The third friend yelled at the two to get out of her apartment so she wouldn't be evicted, and was able to separate the fighting friends, prosecutors said.

Morales went outside into an alley with his beer while Shoji grabbed a knife from inside and followed him. Shoji then repeatedly stabbed his childhood friend in the left side of the chest, side and stomach, officials said.

When the third friend saw blood on the knife, Shoji immediately confessed to her that he stabbed Morales, prosecutors said.

Morales made it the one block back to his parents' home in the 4200 block of North Damen Avenue, leaving a blood trail the whole way. He knocked on the door and collapsed on the front porch, where his parents found him. He was taken to Advocate Illinois Masonic Medical Center, where he died at 6:41 a.m., officials said.

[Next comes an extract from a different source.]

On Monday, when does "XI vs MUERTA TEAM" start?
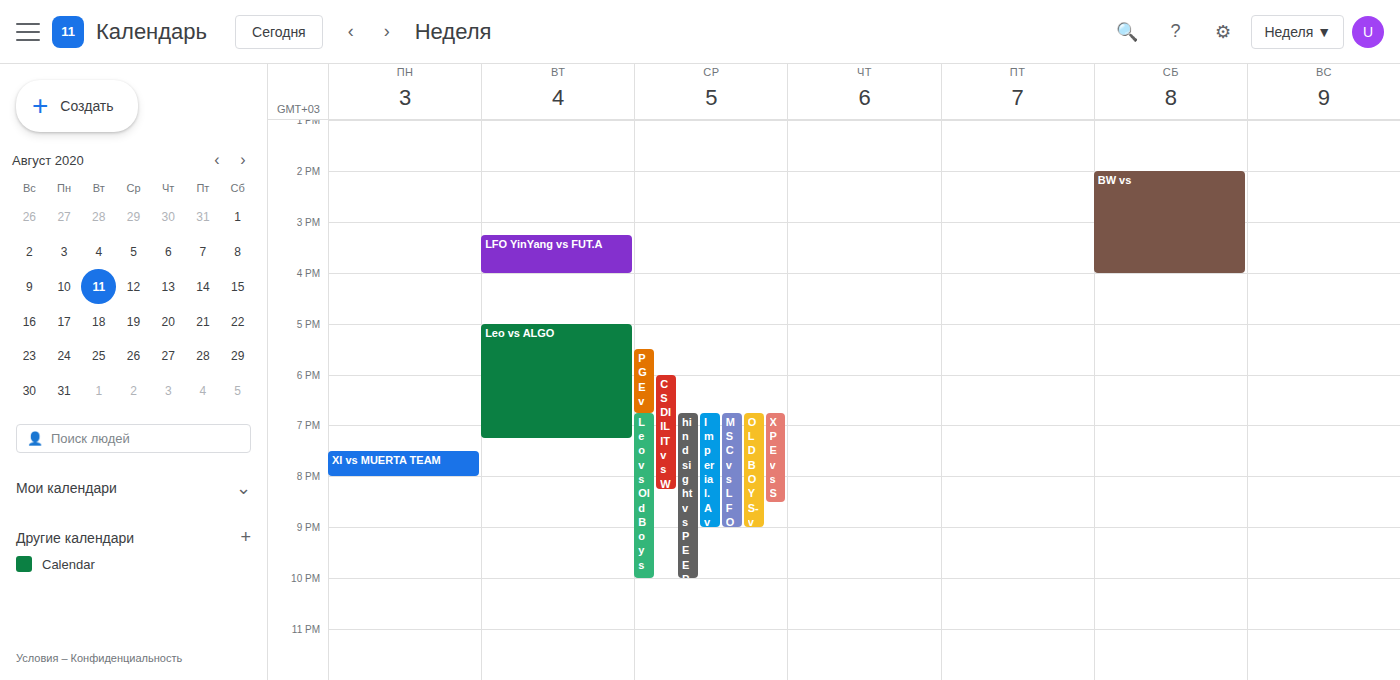
7:30 PM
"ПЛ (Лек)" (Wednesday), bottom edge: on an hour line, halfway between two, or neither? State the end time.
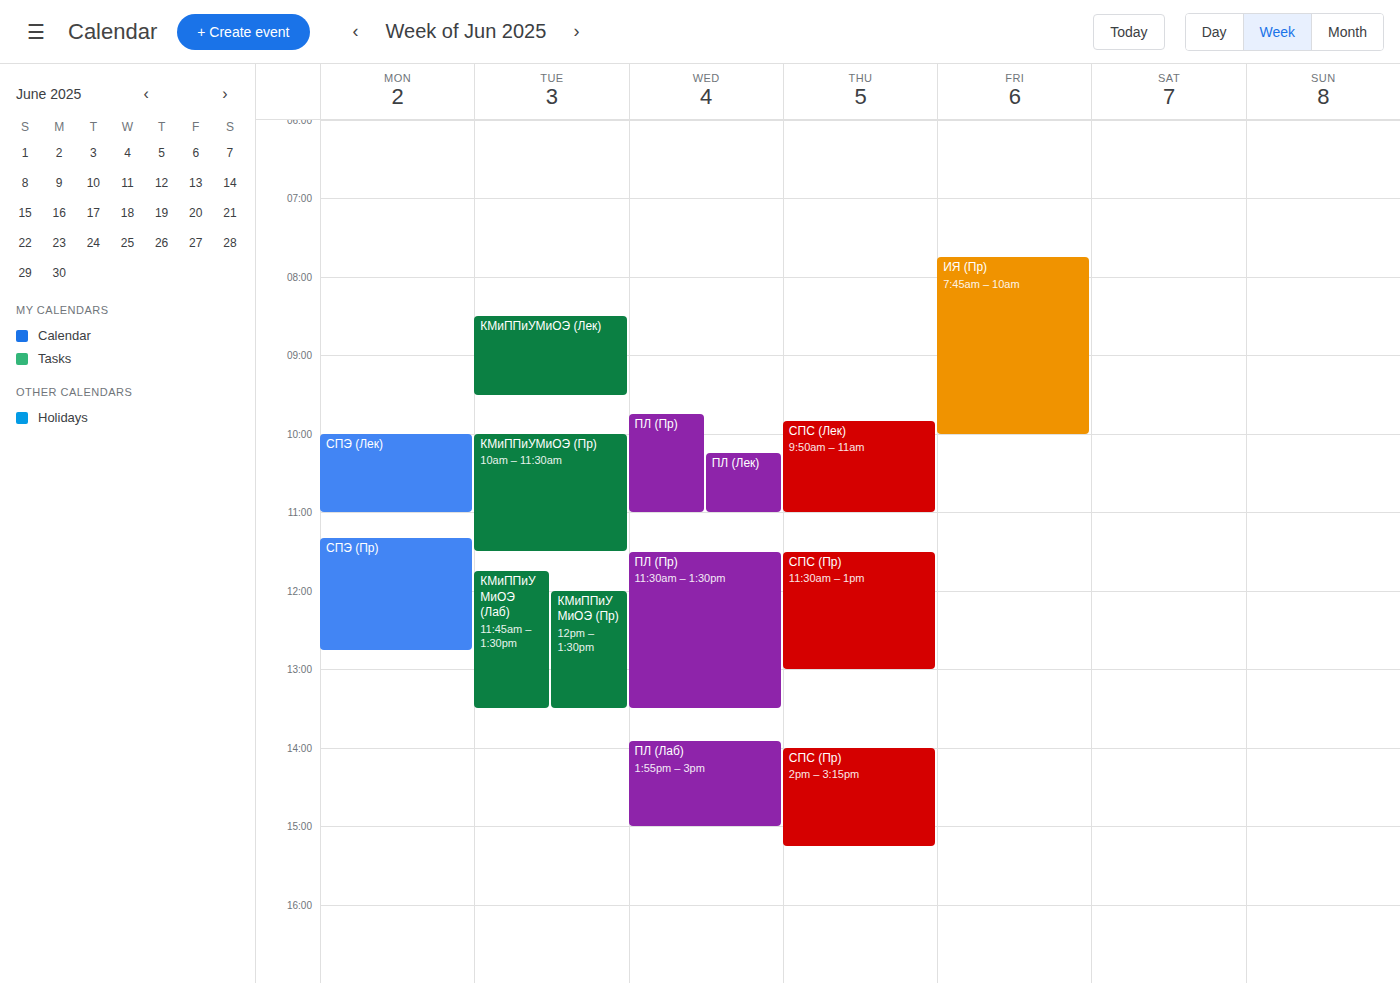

While Morales crawled home, Shoji ran to the pot plant he had feared his friend would "snitch" about. He uprooted the 4- to 5-foot-tall shrub, leaving the bloody knife behind in his mother's back yard.

He then ran back to the third friend's house, the scene of the crime, and hid in a closet with the pot plant, prosecutors said. That's where police found him, and he admitted to them that he stabbed Morales after an argument. Police recovered the knife.

Shoji was charged with first-degree murder and misdemeanor growing of marijuana, officials said.

He was ordered held without bail Thursday.